§ Work task: Reproduce the records below exactly; the images should not appear.

╔══

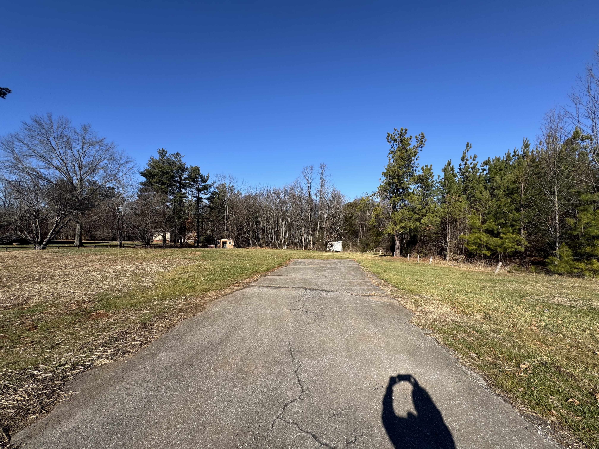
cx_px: 300
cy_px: 224
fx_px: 242
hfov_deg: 102.1
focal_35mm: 14
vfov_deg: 85.7
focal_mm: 2.22
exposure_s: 1/1567
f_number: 2.2
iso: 50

╚══

§ Finished task:
cx_px: 300
cy_px: 224
fx_px: 242
hfov_deg: 102.1
focal_35mm: 14
vfov_deg: 85.7
focal_mm: 2.22
exposure_s: 1/1567
f_number: 2.2
iso: 50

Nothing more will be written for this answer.